Extracted entries:
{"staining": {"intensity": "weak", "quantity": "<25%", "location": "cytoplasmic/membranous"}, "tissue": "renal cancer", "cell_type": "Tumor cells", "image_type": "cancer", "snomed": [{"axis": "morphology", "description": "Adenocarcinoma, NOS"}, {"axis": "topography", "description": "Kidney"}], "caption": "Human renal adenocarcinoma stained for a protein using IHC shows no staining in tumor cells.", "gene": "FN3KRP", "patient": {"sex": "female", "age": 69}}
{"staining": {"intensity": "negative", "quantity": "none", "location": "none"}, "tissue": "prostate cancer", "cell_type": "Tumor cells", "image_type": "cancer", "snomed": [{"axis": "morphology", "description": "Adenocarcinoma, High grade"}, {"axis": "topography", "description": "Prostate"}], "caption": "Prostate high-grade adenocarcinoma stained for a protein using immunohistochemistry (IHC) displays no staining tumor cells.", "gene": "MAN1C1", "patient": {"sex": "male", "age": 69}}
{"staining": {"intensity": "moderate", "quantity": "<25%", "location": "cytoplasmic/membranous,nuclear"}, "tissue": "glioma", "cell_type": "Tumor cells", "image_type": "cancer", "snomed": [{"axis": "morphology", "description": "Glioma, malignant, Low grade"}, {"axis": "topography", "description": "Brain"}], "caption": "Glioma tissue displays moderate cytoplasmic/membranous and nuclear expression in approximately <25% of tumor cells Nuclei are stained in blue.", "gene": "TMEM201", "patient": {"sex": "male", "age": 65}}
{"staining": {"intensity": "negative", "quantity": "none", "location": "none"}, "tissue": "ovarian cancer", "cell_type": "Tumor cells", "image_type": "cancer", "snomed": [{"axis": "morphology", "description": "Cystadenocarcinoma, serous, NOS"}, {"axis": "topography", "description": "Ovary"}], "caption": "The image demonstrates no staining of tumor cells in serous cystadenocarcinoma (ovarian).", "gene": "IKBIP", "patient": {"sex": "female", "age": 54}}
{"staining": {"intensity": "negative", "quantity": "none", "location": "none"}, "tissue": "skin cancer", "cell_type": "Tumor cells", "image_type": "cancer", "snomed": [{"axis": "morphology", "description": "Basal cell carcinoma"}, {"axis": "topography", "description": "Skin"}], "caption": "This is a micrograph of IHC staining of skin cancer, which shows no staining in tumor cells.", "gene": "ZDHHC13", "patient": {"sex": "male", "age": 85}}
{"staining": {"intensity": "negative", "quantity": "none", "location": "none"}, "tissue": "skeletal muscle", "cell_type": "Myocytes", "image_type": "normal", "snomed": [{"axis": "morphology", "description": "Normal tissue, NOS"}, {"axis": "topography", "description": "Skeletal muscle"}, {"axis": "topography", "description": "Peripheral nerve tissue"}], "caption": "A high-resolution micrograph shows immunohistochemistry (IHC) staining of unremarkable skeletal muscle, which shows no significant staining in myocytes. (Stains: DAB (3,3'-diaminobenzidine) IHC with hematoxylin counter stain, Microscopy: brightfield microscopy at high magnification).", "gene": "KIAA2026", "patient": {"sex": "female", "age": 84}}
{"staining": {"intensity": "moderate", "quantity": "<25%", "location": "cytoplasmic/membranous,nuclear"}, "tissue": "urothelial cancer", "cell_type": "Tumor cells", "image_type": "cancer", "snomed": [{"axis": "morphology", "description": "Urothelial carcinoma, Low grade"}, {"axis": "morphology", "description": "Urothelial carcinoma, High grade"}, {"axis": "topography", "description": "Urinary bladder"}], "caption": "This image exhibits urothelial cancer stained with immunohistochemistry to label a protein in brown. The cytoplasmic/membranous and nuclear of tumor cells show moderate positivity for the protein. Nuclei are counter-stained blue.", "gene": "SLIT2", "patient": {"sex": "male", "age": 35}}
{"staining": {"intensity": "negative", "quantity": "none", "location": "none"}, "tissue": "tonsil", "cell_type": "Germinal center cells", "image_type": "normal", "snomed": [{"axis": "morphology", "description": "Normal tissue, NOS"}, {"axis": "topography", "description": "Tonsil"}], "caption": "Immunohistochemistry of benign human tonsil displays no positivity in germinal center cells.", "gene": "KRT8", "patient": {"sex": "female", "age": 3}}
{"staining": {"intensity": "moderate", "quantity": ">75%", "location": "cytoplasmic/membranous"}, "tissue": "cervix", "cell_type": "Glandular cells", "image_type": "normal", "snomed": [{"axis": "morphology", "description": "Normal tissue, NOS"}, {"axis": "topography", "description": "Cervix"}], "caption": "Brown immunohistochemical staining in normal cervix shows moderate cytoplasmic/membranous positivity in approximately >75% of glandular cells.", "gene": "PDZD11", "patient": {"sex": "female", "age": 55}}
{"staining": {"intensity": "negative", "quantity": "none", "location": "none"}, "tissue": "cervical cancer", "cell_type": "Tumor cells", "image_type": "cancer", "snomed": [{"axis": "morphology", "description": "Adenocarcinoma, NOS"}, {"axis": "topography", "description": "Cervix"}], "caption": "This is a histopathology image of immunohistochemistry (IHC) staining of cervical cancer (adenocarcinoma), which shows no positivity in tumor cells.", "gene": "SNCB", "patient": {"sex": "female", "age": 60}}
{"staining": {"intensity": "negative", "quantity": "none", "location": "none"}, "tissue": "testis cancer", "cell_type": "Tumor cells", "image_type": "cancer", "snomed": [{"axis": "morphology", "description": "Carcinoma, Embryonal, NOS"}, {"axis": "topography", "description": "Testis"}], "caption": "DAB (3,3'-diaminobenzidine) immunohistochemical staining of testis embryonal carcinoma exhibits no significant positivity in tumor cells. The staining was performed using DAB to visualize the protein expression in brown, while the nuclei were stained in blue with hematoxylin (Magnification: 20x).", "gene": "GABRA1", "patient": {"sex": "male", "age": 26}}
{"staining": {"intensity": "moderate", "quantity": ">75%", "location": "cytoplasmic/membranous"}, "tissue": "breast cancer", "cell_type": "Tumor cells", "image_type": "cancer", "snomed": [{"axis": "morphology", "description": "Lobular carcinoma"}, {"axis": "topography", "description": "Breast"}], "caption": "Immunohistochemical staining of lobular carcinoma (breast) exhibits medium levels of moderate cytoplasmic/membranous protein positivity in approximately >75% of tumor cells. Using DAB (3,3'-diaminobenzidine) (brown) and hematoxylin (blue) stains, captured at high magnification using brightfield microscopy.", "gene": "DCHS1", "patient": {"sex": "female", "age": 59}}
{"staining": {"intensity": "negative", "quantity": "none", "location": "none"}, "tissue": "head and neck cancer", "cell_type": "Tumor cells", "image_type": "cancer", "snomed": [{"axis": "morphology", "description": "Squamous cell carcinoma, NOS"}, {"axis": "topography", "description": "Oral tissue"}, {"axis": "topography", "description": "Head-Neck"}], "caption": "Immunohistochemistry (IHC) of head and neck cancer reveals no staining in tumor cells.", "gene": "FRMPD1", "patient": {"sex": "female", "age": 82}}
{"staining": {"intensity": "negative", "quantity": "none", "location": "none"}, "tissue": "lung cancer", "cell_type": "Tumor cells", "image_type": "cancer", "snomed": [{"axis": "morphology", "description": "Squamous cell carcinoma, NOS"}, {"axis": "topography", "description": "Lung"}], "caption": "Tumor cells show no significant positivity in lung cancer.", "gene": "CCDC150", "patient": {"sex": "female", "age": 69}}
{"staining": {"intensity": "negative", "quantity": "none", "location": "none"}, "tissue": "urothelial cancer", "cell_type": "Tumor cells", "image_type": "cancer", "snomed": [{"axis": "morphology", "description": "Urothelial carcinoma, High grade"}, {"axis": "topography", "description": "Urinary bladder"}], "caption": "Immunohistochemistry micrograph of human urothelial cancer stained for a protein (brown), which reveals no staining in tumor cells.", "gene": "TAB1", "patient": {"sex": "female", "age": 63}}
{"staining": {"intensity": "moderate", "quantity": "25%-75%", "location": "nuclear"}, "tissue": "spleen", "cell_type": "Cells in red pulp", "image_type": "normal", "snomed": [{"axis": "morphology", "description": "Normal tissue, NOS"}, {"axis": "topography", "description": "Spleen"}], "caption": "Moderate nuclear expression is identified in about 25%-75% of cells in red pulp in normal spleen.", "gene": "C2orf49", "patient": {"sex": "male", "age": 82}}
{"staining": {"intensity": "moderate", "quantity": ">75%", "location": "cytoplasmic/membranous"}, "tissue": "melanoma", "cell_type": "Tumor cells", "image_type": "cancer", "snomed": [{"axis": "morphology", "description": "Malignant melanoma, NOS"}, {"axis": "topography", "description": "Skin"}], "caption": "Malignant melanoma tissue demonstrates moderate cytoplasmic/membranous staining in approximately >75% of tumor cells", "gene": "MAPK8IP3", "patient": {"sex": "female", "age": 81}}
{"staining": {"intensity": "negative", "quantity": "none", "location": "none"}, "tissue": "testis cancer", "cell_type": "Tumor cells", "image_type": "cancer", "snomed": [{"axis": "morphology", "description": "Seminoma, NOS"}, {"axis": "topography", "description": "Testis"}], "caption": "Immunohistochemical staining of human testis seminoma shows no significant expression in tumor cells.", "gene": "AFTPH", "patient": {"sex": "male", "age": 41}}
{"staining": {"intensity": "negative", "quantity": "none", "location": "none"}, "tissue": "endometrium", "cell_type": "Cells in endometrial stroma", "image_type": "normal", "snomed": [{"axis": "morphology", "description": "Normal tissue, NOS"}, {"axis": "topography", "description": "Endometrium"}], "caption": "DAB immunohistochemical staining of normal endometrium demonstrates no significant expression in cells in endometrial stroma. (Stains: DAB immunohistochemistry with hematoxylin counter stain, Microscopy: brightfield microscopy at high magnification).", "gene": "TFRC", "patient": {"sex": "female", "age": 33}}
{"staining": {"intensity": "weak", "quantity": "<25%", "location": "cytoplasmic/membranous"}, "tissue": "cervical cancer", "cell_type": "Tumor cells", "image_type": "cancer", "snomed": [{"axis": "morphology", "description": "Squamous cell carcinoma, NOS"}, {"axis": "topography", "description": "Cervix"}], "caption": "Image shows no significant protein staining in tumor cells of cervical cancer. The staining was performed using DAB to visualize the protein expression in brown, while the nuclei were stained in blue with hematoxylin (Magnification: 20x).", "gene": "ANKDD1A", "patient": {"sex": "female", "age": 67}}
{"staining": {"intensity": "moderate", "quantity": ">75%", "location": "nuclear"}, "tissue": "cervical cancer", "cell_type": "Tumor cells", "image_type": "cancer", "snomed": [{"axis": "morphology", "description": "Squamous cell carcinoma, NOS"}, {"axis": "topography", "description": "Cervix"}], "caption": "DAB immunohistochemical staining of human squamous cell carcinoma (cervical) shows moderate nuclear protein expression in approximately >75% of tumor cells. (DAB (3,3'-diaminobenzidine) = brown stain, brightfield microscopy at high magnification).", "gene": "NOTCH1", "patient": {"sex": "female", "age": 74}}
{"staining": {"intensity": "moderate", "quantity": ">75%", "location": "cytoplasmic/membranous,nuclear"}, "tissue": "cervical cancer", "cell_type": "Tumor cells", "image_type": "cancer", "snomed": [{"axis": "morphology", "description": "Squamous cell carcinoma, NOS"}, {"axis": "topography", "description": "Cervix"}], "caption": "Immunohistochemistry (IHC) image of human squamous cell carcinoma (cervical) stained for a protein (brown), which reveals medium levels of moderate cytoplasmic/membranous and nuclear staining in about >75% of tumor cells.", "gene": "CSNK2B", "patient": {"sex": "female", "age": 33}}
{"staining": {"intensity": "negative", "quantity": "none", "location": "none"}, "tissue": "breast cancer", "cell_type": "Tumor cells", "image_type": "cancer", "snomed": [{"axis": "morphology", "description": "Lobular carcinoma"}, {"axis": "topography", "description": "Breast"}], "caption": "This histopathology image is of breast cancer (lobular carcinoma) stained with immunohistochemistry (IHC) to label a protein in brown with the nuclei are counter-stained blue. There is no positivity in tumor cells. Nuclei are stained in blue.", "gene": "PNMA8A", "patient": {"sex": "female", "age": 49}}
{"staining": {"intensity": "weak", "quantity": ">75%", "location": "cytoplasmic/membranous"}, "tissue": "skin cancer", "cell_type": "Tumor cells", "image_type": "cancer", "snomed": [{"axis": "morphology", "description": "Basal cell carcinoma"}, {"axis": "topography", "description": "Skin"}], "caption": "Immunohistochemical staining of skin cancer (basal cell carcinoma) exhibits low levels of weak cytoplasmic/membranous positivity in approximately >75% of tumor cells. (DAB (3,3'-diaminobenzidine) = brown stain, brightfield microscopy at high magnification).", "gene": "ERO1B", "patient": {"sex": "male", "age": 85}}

Task description:
Copy the material above word for word, taking the first line, the line containing "image demonstrates no", and every line between them, and nothing else.

Problem solution:
{"staining": {"intensity": "weak", "quantity": "<25%", "location": "cytoplasmic/membranous"}, "tissue": "renal cancer", "cell_type": "Tumor cells", "image_type": "cancer", "snomed": [{"axis": "morphology", "description": "Adenocarcinoma, NOS"}, {"axis": "topography", "description": "Kidney"}], "caption": "Human renal adenocarcinoma stained for a protein using IHC shows no staining in tumor cells.", "gene": "FN3KRP", "patient": {"sex": "female", "age": 69}}
{"staining": {"intensity": "negative", "quantity": "none", "location": "none"}, "tissue": "prostate cancer", "cell_type": "Tumor cells", "image_type": "cancer", "snomed": [{"axis": "morphology", "description": "Adenocarcinoma, High grade"}, {"axis": "topography", "description": "Prostate"}], "caption": "Prostate high-grade adenocarcinoma stained for a protein using immunohistochemistry (IHC) displays no staining tumor cells.", "gene": "MAN1C1", "patient": {"sex": "male", "age": 69}}
{"staining": {"intensity": "moderate", "quantity": "<25%", "location": "cytoplasmic/membranous,nuclear"}, "tissue": "glioma", "cell_type": "Tumor cells", "image_type": "cancer", "snomed": [{"axis": "morphology", "description": "Glioma, malignant, Low grade"}, {"axis": "topography", "description": "Brain"}], "caption": "Glioma tissue displays moderate cytoplasmic/membranous and nuclear expression in approximately <25% of tumor cells Nuclei are stained in blue.", "gene": "TMEM201", "patient": {"sex": "male", "age": 65}}
{"staining": {"intensity": "negative", "quantity": "none", "location": "none"}, "tissue": "ovarian cancer", "cell_type": "Tumor cells", "image_type": "cancer", "snomed": [{"axis": "morphology", "description": "Cystadenocarcinoma, serous, NOS"}, {"axis": "topography", "description": "Ovary"}], "caption": "The image demonstrates no staining of tumor cells in serous cystadenocarcinoma (ovarian).", "gene": "IKBIP", "patient": {"sex": "female", "age": 54}}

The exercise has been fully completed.